Developing Effective Volcano Monitoring Method In Volcanic Area

Introduction

Volcanoes are the places where the lava and volcanic ashes reach the earth as a result of the ruptures occurring on the earth. Currently, there are passive and active volcanoes in the world. Volcanoes exploding in the last 10,000 years are called active volcanoes. There are approximately 1500 active volcanoes in the world. According to Loughlin et al. (2015), every year volcanic activities result in loss of life and property, damage infrastructure and dislocate population (as cited in Blong, 1984). Therefore, volcanoes that are so related to human life should be examined in detail. From this point forth, the aims of this study are to determine the most up-to-date and most effective volcano monitoring method. In this context, primarily literature research was done meticulously and for this purpose, 3 different articles have been reviewed and compiled. The studies of Moran et al. (2008), Sparks et al. (2012) and Loughlin (2015) were evaluated and it was aimed to find the most appropriate result.

Accordingly, seismic studies, gas investigations, groundwater and surface water should be investigated.

Although Moran et al. (2008) and Sparks et al. (2012) suggest that taking images with the radar technique called InSAR should be done in volcanic areas, this method alone may not be sufficient. Loughlin et al. (2015) emphasize that the GLOVOMERID database program, in which many volcanologists work together, should also be used. In addition to these, according to Sparks et al. (2012), Muon Tomography and Unmanned Aerial Vehicles should be used in volcanic areas. Although Moran et al. (2008) draw attention to the costs and difficulty of drilling, as Sparks et al. (2012) point out this method should be conducted in suitable areas and also by using the strainmeter should be measured in the boreholes. As mentioned above, when considered the destructive effect, drilling costs should be neglected.

Method

This study includes a comparison of 3 different articles for the most effective study of active volcanoes. The ultimate aim of the research is to find the answer to the question asked below.

• What should be an effective system monitoring system for the prediction of volcanic hazards?
• What is the most effective volcano monitoring system that can be installed from scratch in a potentially active volcanic area?

**DATASET:**
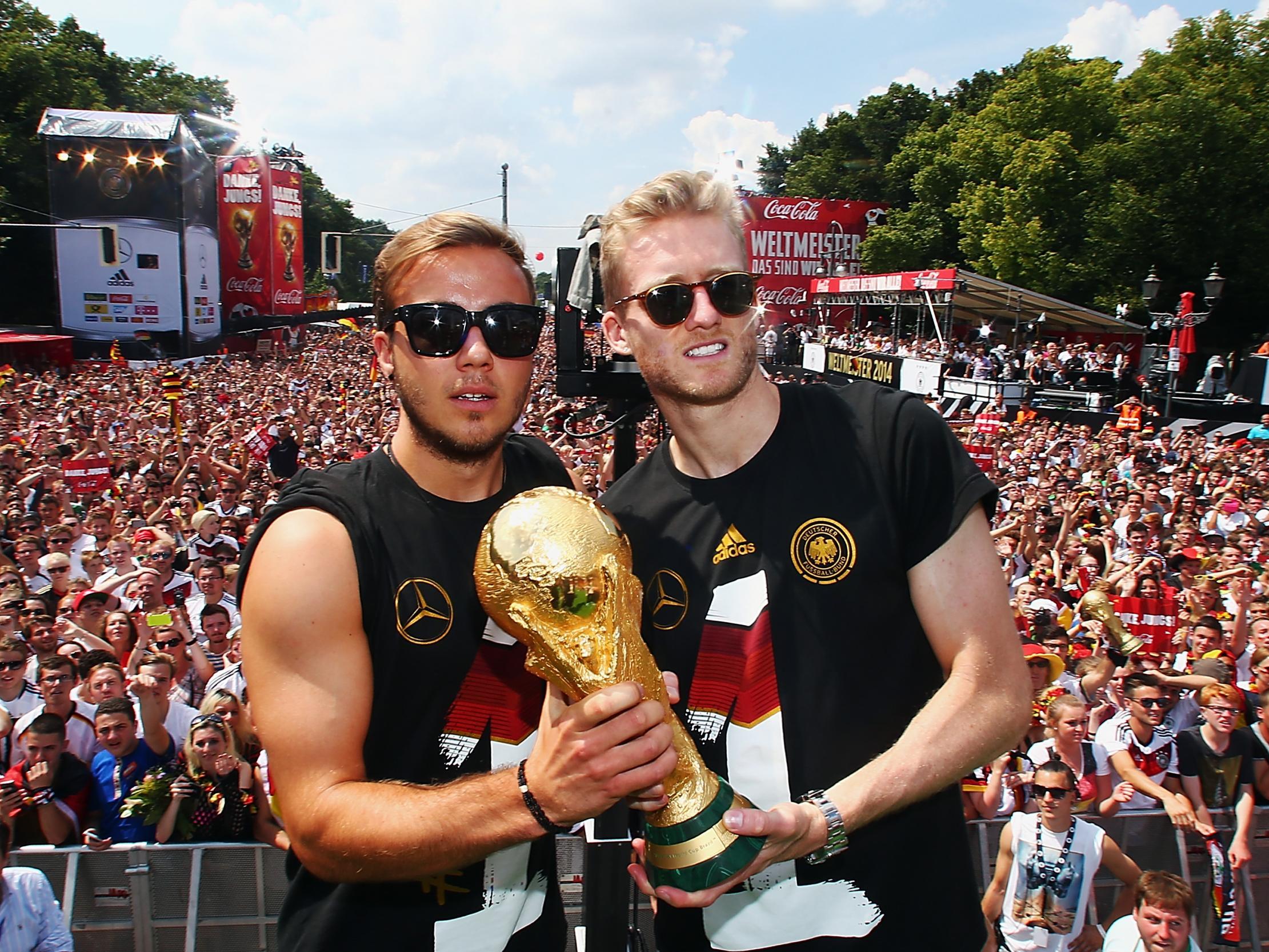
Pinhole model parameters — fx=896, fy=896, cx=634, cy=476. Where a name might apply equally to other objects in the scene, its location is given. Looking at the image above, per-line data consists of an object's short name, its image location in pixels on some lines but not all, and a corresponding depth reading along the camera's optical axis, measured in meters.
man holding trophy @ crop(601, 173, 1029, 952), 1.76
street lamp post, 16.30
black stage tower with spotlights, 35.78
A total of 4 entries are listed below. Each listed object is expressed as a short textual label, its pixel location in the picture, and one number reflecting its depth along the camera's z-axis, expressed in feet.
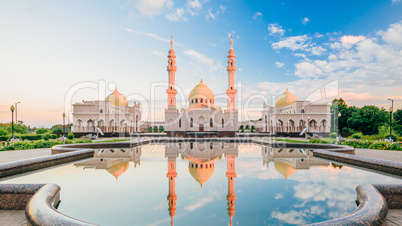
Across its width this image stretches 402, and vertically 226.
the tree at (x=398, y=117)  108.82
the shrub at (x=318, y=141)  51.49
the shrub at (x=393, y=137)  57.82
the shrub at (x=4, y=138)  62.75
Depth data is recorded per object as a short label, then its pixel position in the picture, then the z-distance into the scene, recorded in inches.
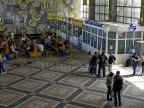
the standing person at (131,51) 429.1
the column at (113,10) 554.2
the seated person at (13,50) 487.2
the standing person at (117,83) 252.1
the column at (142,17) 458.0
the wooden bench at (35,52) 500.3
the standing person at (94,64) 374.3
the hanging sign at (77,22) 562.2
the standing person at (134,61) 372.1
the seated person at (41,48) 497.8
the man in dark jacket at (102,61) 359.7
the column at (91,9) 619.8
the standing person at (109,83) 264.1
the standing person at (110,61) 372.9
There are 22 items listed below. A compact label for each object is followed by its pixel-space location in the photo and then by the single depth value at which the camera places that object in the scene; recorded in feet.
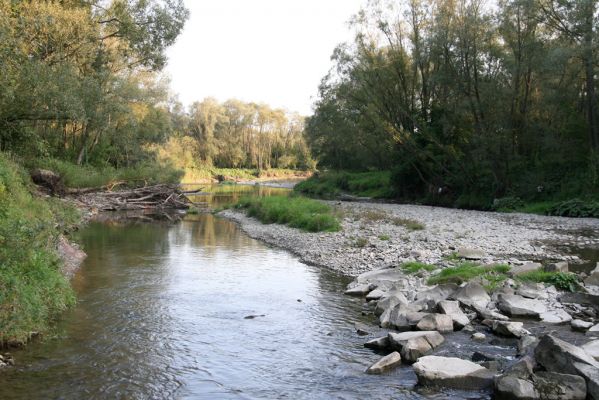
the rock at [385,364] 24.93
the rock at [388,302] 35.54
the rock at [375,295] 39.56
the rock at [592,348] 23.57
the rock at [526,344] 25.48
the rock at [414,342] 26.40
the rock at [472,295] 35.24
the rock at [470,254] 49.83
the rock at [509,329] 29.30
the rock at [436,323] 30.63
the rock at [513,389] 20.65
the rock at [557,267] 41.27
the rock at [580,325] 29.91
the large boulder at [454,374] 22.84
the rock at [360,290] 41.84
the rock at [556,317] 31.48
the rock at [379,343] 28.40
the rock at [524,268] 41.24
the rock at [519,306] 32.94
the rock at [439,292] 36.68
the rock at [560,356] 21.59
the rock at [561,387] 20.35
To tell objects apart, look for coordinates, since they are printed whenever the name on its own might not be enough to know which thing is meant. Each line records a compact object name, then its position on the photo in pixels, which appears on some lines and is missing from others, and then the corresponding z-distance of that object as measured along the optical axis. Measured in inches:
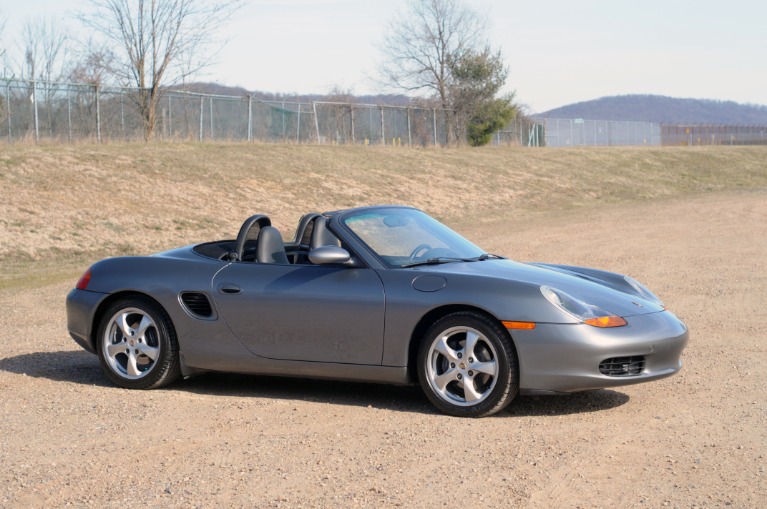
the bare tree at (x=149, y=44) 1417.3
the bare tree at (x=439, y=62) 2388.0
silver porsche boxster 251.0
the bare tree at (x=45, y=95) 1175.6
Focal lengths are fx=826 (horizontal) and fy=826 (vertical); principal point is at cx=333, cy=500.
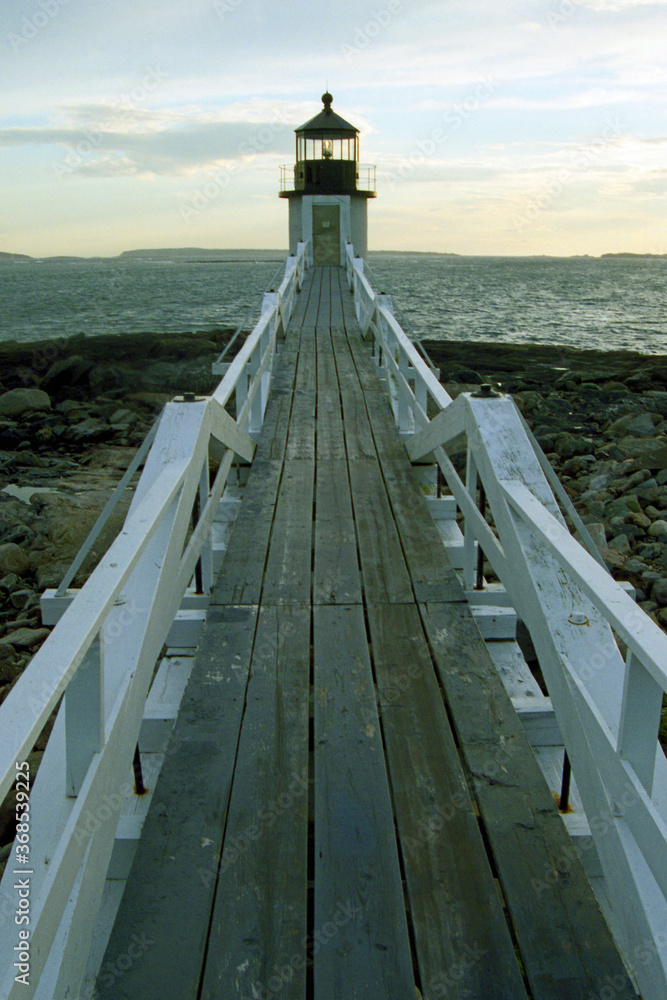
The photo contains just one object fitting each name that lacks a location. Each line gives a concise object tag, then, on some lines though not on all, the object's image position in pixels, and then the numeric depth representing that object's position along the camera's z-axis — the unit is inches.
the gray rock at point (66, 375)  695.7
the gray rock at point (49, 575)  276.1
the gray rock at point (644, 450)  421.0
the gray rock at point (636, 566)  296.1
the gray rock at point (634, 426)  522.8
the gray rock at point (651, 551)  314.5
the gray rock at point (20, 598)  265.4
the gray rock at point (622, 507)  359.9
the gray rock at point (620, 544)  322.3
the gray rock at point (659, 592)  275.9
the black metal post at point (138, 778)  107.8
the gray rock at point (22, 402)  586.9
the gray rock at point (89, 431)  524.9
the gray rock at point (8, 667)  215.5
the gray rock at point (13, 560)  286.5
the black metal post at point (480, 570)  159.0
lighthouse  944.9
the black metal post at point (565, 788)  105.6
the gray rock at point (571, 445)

...

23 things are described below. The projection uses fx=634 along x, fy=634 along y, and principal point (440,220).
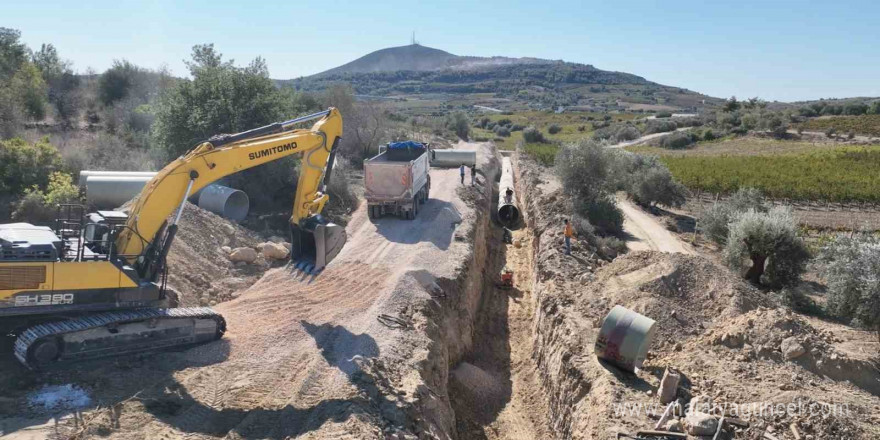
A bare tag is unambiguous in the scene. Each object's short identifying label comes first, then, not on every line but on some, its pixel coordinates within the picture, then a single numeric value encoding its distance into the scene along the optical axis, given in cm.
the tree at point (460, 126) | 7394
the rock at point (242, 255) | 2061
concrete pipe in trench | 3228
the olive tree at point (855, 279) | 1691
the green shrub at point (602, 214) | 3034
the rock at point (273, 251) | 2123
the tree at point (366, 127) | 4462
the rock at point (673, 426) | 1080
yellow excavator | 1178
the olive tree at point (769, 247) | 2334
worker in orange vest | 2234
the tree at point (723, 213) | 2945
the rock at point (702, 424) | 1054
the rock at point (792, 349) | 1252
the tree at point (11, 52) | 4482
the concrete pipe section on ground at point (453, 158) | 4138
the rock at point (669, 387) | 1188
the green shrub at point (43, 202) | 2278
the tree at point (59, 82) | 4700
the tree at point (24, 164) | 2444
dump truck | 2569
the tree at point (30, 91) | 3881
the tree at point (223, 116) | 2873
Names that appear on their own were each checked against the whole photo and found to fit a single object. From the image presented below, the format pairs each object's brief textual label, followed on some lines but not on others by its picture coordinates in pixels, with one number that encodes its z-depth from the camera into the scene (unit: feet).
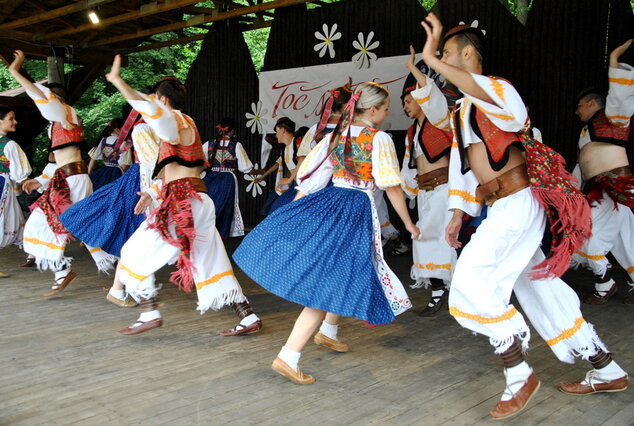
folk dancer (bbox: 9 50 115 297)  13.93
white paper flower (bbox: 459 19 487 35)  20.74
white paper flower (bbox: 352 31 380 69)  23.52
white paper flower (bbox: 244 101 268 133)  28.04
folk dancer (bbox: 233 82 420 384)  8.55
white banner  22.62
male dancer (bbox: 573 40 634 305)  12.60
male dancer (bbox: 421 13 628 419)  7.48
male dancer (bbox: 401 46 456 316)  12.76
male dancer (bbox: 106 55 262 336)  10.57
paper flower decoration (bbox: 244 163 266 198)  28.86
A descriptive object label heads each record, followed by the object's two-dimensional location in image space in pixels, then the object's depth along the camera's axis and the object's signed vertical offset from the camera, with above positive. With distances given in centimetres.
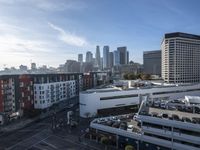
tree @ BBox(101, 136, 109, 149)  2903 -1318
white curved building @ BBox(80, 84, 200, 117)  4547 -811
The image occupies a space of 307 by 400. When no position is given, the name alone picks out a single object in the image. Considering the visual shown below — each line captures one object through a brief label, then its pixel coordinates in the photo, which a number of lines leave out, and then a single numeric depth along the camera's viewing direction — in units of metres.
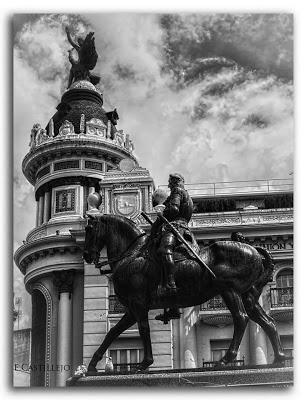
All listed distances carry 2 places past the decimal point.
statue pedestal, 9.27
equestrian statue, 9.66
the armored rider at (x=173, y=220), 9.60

**EXERCISE OBJECTIVE:**
In the volcano monitoring study, take the part starting with "This study includes" and going on through "question asked below.", and write it out again with "ultimate aim" changed to "main goal".

**EXERCISE RESULT:**
This study includes a comparison of 3 different articles for the most effective study of active volcanoes. The main goal of the research is to find the answer to the question asked below.